|Jeremiah 29:11 states that God has a plan for us, a plan to prosper us and not to harm us, to give us future and hope. However, I sometimes wonder how much of that plan is affected by our successes and failures?|
David desired to build God's temple, but wasn't allowed because he had too much blood in his hands (See 1 Chron. 22:7) and Moses did not live to enter the promised land because he did not trust God enough (See Numbers 20:12).
Recently, I was given an opportunity to try and contribute to something I have wanted to contribute to for a long time. I asked a lot of help from everyone I know in order to prepare for this opportunity but subsequently failed to make good on the opportunity.
Romans 8:28 stated that all things work out for those who love God. Historically, I can see that where I missed an opportunity, God took me a different route that was perhaps wildly more rewarding and successful than the missed opportunity.
However, I continue to wonder if I'm simply being like the wolf and the sour grape in Aesop's Fables, or if I'm merely exercising a form of positive thinking (as my friends who are not of the same faith as I may attribute it to).
If, for example, a year or two from now, I look back, and think to myself 'wow, God took me through an excellent route after I missed that opportunity I dearly wanted,' is that calling the grape sour? Is that positive thinking?

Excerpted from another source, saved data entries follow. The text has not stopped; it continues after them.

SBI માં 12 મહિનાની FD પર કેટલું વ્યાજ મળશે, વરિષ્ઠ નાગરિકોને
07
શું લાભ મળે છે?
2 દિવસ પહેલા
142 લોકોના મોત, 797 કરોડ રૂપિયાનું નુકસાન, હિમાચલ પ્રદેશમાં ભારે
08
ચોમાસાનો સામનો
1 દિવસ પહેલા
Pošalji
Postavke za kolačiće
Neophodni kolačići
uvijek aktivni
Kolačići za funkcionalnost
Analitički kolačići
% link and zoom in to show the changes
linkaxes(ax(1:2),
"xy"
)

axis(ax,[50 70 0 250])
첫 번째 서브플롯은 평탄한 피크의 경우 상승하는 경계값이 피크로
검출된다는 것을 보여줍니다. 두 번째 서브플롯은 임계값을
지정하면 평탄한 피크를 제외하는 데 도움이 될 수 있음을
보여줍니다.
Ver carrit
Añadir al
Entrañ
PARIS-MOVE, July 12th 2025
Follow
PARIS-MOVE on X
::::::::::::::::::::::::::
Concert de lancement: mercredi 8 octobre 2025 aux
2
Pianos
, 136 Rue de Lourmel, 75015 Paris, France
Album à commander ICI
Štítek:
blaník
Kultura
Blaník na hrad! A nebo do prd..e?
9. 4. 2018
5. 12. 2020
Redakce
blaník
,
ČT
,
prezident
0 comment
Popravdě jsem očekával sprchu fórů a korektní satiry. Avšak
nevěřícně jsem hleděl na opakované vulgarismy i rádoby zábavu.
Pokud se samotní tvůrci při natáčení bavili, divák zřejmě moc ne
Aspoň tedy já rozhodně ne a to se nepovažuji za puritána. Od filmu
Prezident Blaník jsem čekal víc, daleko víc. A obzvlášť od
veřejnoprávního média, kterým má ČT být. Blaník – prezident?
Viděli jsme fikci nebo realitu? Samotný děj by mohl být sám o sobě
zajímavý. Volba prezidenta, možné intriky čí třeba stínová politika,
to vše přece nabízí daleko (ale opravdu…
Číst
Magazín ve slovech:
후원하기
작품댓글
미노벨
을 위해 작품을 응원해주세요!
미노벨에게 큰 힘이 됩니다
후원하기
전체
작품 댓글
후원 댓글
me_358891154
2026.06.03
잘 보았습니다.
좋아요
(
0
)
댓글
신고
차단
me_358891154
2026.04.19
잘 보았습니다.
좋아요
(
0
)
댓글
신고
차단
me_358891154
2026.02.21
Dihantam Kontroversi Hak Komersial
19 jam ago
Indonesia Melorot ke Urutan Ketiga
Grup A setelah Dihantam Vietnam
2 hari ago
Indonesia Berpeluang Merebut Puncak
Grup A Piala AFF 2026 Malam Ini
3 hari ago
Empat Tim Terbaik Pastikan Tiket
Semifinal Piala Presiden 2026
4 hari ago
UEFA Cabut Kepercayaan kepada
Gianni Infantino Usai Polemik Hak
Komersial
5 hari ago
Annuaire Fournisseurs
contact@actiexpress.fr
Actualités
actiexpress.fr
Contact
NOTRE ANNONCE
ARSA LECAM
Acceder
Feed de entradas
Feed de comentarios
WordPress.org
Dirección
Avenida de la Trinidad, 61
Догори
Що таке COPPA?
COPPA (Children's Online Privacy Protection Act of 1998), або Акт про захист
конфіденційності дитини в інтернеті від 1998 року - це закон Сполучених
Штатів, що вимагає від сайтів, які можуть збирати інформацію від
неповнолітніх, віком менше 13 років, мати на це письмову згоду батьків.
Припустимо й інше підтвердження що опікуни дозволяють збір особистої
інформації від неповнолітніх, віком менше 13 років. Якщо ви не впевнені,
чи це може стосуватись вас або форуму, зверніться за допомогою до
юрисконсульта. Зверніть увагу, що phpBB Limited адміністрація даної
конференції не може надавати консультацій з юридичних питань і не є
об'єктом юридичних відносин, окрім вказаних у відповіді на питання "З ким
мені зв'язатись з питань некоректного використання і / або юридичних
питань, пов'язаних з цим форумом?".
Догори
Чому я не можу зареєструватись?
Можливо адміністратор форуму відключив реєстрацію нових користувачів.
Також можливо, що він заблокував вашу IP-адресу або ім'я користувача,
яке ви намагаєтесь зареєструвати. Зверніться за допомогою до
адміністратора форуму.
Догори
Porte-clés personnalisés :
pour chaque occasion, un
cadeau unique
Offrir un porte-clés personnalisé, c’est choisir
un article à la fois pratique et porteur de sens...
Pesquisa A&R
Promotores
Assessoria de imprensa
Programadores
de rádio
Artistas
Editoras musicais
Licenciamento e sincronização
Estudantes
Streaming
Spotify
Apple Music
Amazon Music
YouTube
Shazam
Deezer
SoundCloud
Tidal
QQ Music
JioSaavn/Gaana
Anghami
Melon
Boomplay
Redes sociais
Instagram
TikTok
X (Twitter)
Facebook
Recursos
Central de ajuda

Or is that merely a reflection of the promise that all things work out for the good of those who love God? Is that affirmative proof that I 'love' God?
On the other hand, what if I then think to myself 'Yeah, that was a sorely missed opportunity - things would have worked out much better if I didn't fail it,' is that an affirmative proof that I don't 'love' God? Or does it simply mean that I have not yet moved past my previous failures?
As for me, I have chosen to believe that whenever I missed an opportunity, God has something better in mind for me - all things work out for those who love Him, even if it's construed as mere 'positive thinking.'
So far, although I have both my ups and downs, I feel that I can honestly say that God really has taken me through a route much better than one(s) I would have taken on my own.
However, I do worry that one of these days, I'll make a mistake or fail in a manner that will invalidate me from getting one of my heart's desires (like David and Moses in my examples above). On the other hand, Jesus' disciples have failed plenty, e.g. Peter's 3 consecutive denial of his relationship with Jesus (See Matt. 26:69-74) but did amazing things afterwards when he chose to obey the resurrected Jesus again.
It seems, however, that one way or another, my best course of action is to learn from my mistakes and trust God for a better tomorrow, placing my life, future, dreams, and hope in His hands. This seems to be the only logical conclusion based on my premises (although of course, you may argue and believe that my premises are invalid).
Soapbox message: It would be nice if we can turn back time whenever we fail and have another go at it, but we can't (as far as I know, at least). However, we can take comfort in knowing that failure is almost never final unless we make it so. Learn from your mistakes and plow forward, finding a better way than you previously thought possible. Never let your past failures cheat you out of endless future possibilities. And remember that if you have God on your side, none can prevail against you - so simply put your trust in Him who loves you as His own. Amen.